Cette attaque consiste à avoir plus de 51% de la puissance de calcul du réseau dans le but d’annuler, ajouter ou modifier des transactions. L’idée est de créer une chaîne alternative et plus longue que la Blockchain existante afin de la remplacer et de faire ainsi disparaître certaines transactions. A titre d’exemple, un mineur possédant plus de 51% de la puissance de calcul veut annuler une transaction de A vers B. Il mine donc une chaîne secondaire, démarrant avant le bloc contenant cette transaction. Il n’inclue pas la transaction dans les blocs minés. Etant donné que la chaîne la plus longue est privilégiée sur le réseau de la Blockchain, l’attaquant a désormais une chaine plus longue que la chaine historique, et est en capacité de remplacer la chaîne précédente.  La transaction a donc disparu de la Blockchain et B ne recevra pas les fonds qui lui sont dus.

Attaque Bitfintex :

Cette attaque correspond à un vol d’identité ayant permis de dérober, le 2 août 2016, 120 000 bitcoins, soit un peu plus de 64 millions d’euros au cours actuel, à la plateforme d’échange Bitfinex. Cette attaque s’est articulée autour d’une compromission des serveurs Bitfinex et un vol des clés privées de la plateforme. Les attaquants ont ainsi utilisé la clé Bitfinex pour signer des transactions frauduleuses vers leurs comptes. Le montant volé représente 36% des fonds de Bitfinex.

À faire →
1) Dans l'extrait sur les attaques contre la Blockchain, expliquez pourquoi un mineur qui détient plus de 51 % de la puissance de calcul peut substituer sa chaîne secondaire à la chaîne historique.
2) Recopiez le passage de l'extrait sur les attaques contre la Blockchain qui commence aux mots « Cette attaque correspond » et s'arrête après « fonds de Bitfinex. ».

Données fournies →
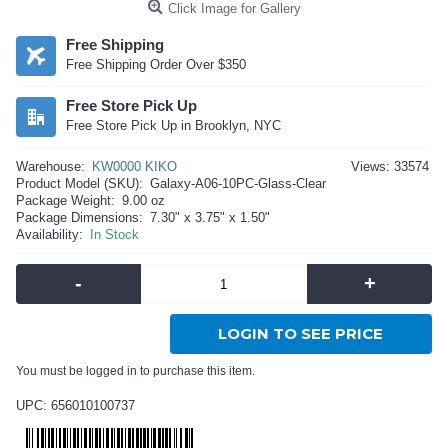
Click Image for Gallery
Free Shipping
Free Shipping Order Over $350
Free Store Pick Up
Free Store Pick Up in Brooklyn, NYC
Warehouse:
KW0000 KIKO
Views: 33574
Product Model (SKU):
Galaxy-A06-10PC-Glass-Clear
Package Weight:
9.00 oz
Package Dimensions:
7.30" x 3.75" x 1.50"
Availability:
In Stock
-
+
LOGIN TO SEE PRICE
You must be logged in to purchase this item.
UPC: 656010100737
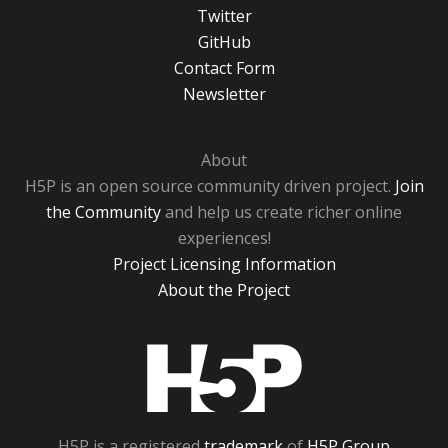
Twitter
GitHub
Contact Form
Newsletter
About
H5P is an open source community driven project.
Join
the Community
and help us create richer online
experiences!
Project Licensing Information
About the Project
H5P
H5P is a registered
trademark
of
H5P Group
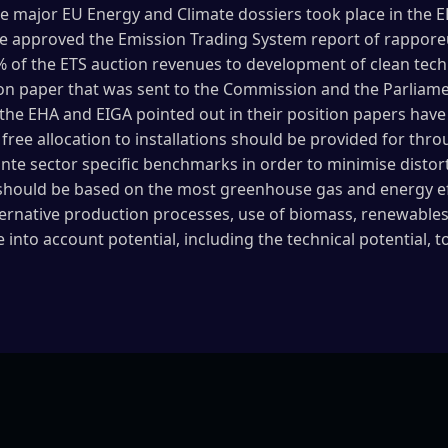
the major EU Energy and Climate dossiers took place in th
 approved the Emission Trading System report of rapporeur
f the ETS auction revenues to development of clean techno
tion paper that was sent to the Commission and the Parliame
the EHA and EIGA pointed out in their position papers have 
free allocation to installations should be provided for t
ante sector specific benchmarks in order to minimise distor
should be based on the most greenhouse gas and energy ef
lternative production processes, use of biomass, renewabl
into account potential, including the technical potential, 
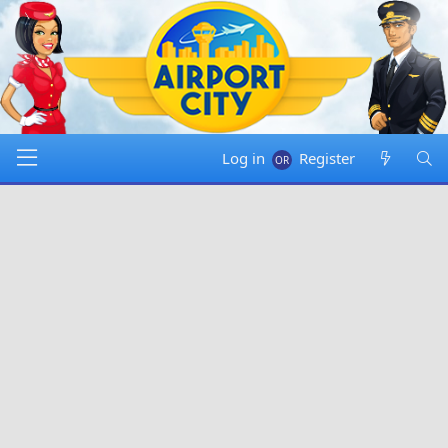
Log in
Register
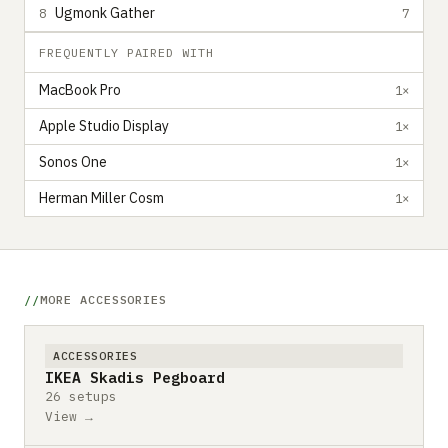
Ugmonk Gather
8
7
FREQUENTLY PAIRED WITH
MacBook Pro
1×
Apple Studio Display
1×
Sonos One
1×
Herman Miller Cosm
1×
MORE ACCESSORIES
ACCESSORIES
IKEA Skadis Pegboard
26 setups
View →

Résultats →
1) Sur le réseau de la Blockchain, la chaîne la plus longue est privilégiée. Avec plus de 51 % de la puissance de calcul, l'attaquant mine une chaîne secondaire qui devient plus longue que la chaîne historique. Il est donc en capacité de remplacer la chaîne précédente, et la transaction qu'il n'a pas incluse disparaît.

2)
Cette attaque correspond à un vol d’identité ayant permis de dérober, le 2 août 2016, 120 000 bitcoins, soit un peu plus de 64 millions d’euros au cours actuel, à la plateforme d’échange Bitfinex. Cette attaque s’est articulée autour d’une compromission des serveurs Bitfinex et un vol des clés privées de la plateforme. Les attaquants ont ainsi utilisé la clé Bitfinex pour signer des transactions frauduleuses vers leurs comptes. Le montant volé représente 36% des fonds de Bitfinex.